(Extrait):
◇ ◇ ◇ ◇ ◇ ◇ ◇

Engagé dans le domaine socioprofessionnel, Ratheepan Pulendirarajah accompagne des adultes devant changer de métier pour des raisons de santé. CHANTAL DERVEY

Portrait d’un futur maître socioprofessionnel dont le parcours illustre la diversité du système de formation.

Enfant de la vallée de Joux, Ratheepan Pulendirarajah y a suivi toute sa scolarité et son apprentissage d’horloger. Aujourd’hui arrivé aux deux tiers de la formation de maître socioprofessionnel (MSP) et employé dans une institution de formation et d’intégration spécialisée, il veille avec trois collègues à la formation de futurs opérateurs ou opératrices en horlogerie.

◇ ◇ ◇ ◇ ◇ ◇ ◇

(Données présentées):
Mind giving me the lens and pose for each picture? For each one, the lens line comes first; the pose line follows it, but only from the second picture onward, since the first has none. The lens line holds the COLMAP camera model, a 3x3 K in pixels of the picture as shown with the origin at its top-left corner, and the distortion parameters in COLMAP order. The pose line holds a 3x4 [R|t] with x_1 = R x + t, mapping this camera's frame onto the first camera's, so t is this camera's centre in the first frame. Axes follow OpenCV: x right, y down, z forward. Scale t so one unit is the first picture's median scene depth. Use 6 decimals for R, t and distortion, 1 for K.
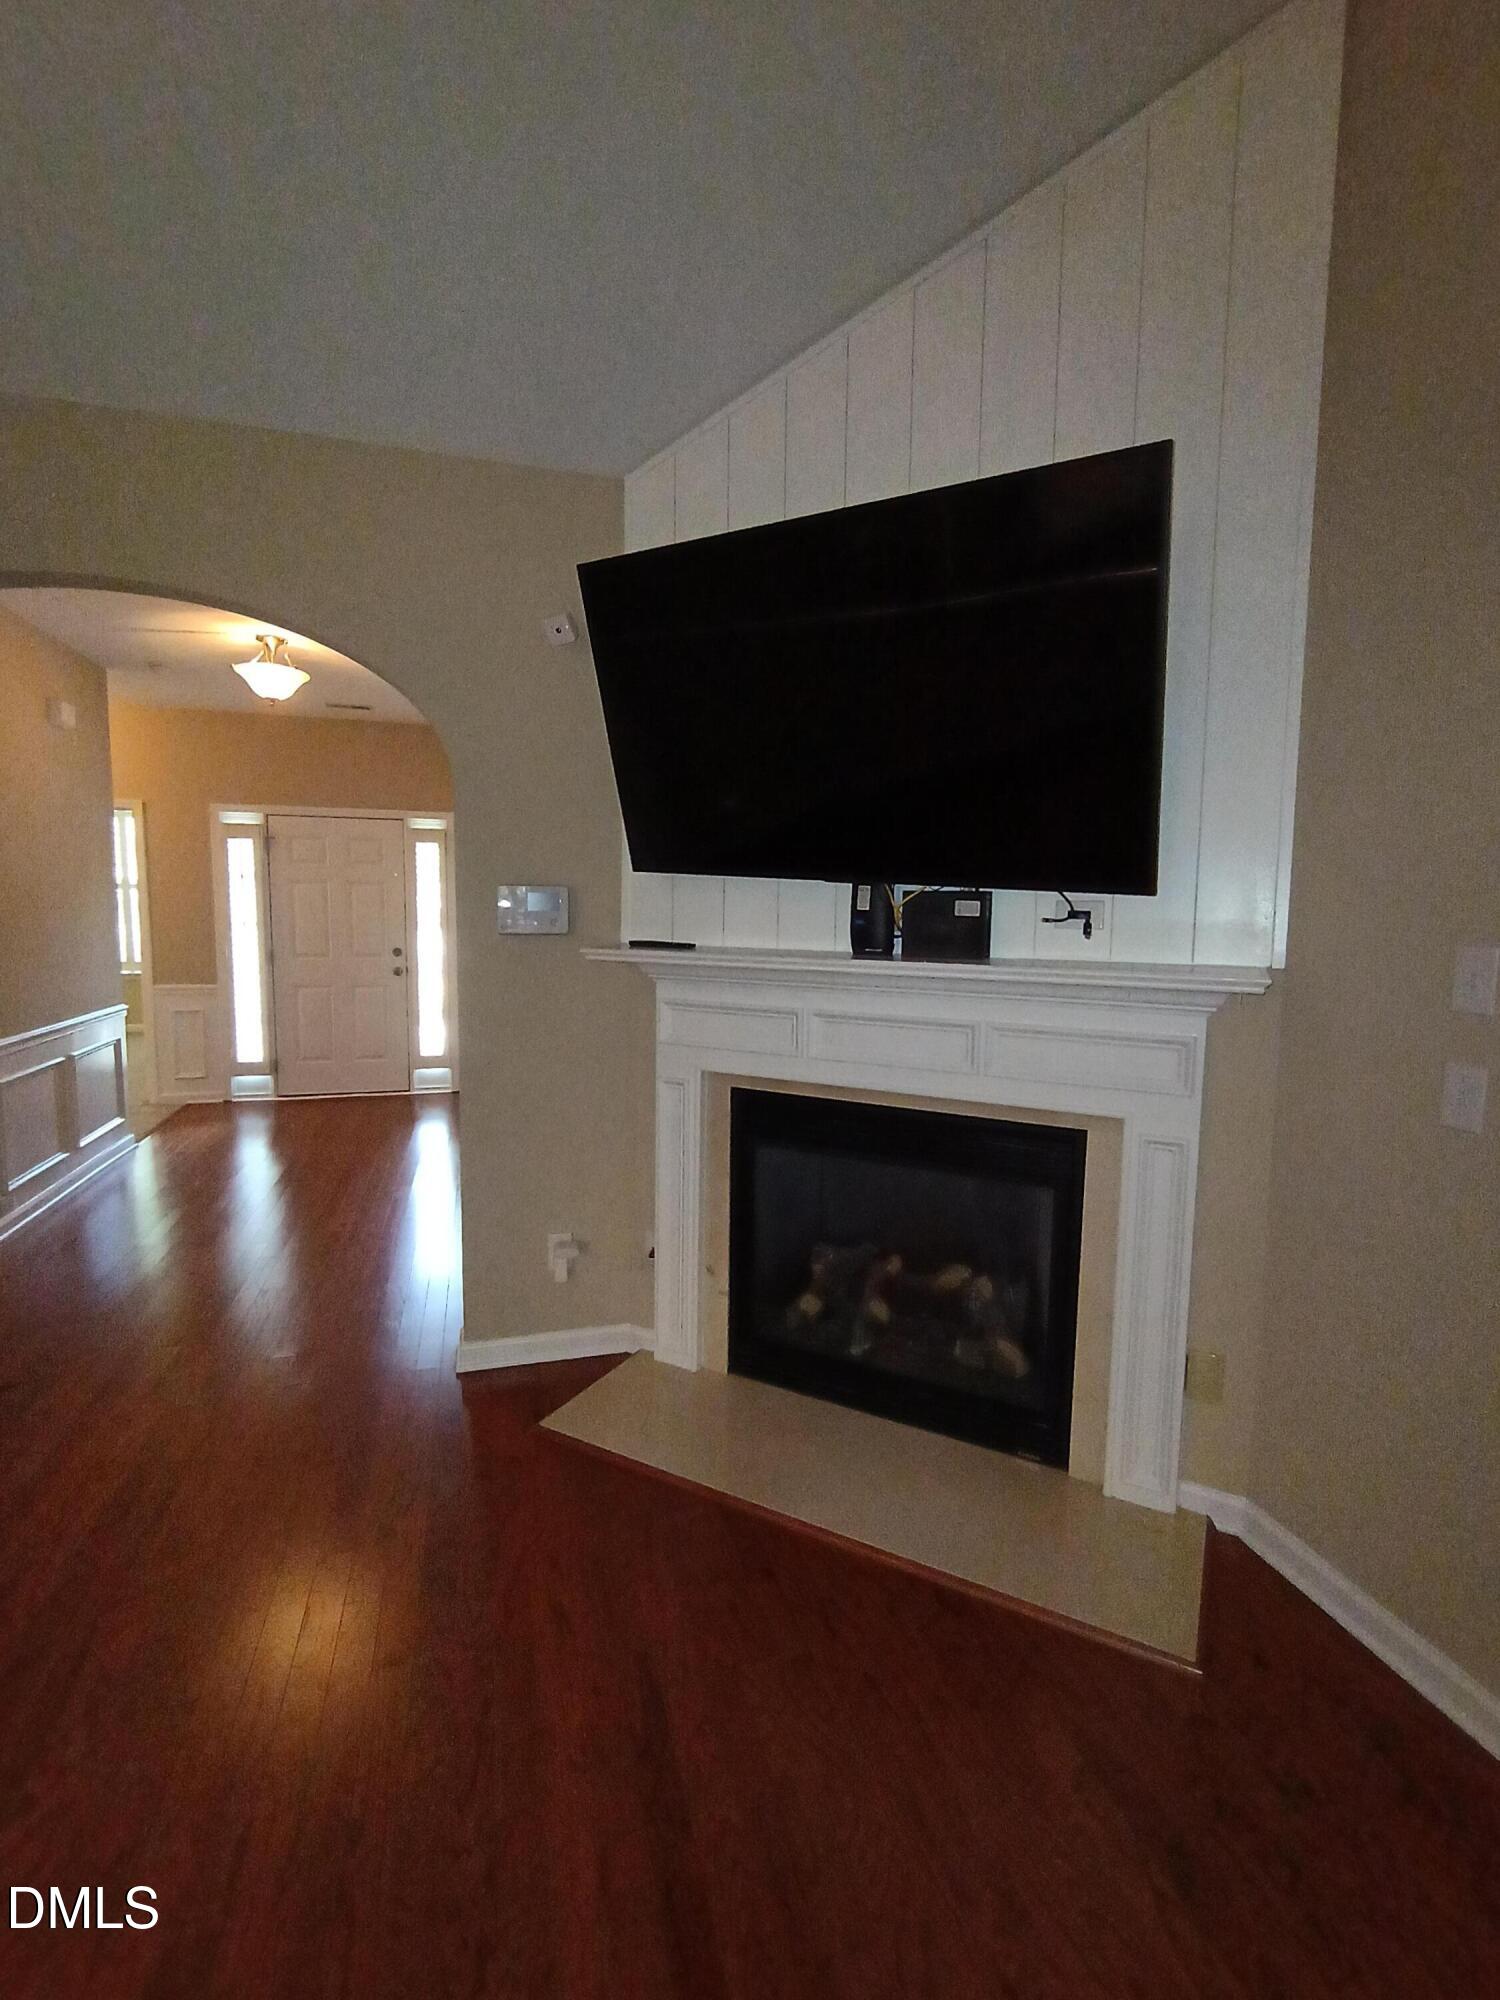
lens RADIAL K [[921.6, 0, 751.3], [0, 921.6, 1002.1], [0, 0, 1]] dist [-0.006837, 0.005556]
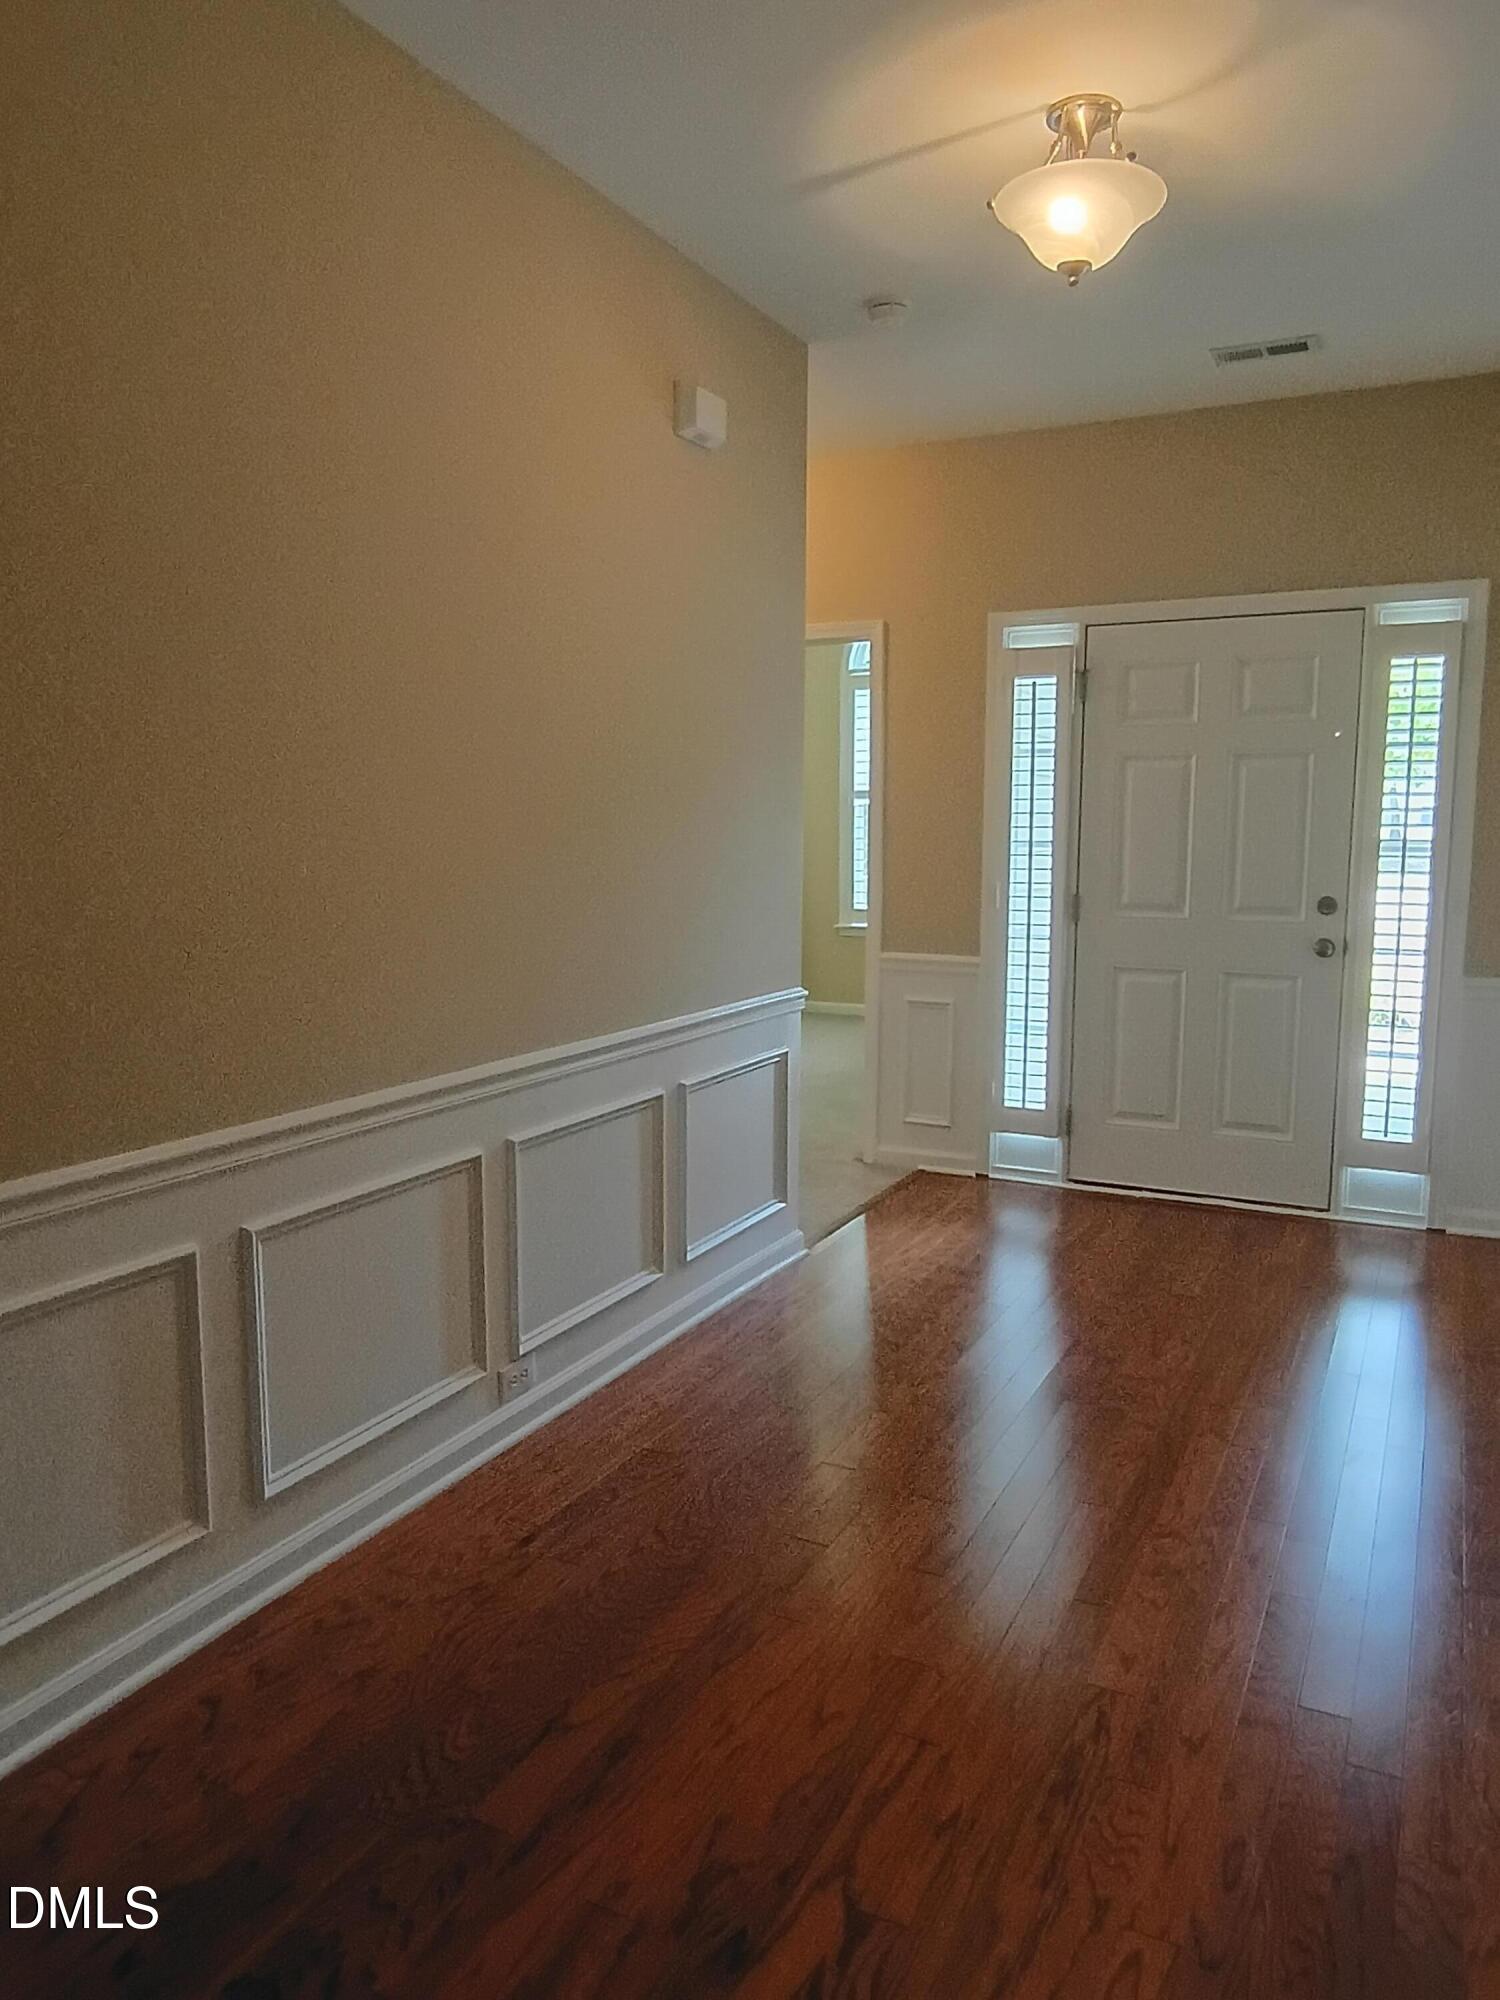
lens RADIAL K [[1366.7, 0, 746.3], [0, 1366.7, 1007.0], [0, 0, 1]] dist [-0.004422, 0.003932]
pose [[0.725259, 0.075234, -0.684353, -0.133879], [-0.064742, 0.997059, 0.040999, -0.014138], [0.685425, 0.014571, 0.727998, 0.329809]]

◇ ◇ ◇ ◇ ◇ ◇ ◇

(Consigne): Recopiez l'extrait sur le parcours de Ratheepan Pulendirarajah en commençant à « Engagé dans le » et en terminant à « système de formation. ». Les données constituent un matériau distinct, sans lien avec l'extrait.

(Réponse):
Engagé dans le domaine socioprofessionnel, Ratheepan Pulendirarajah accompagne des adultes devant changer de métier pour des raisons de santé. CHANTAL DERVEY

Portrait d’un futur maître socioprofessionnel dont le parcours illustre la diversité du système de formation.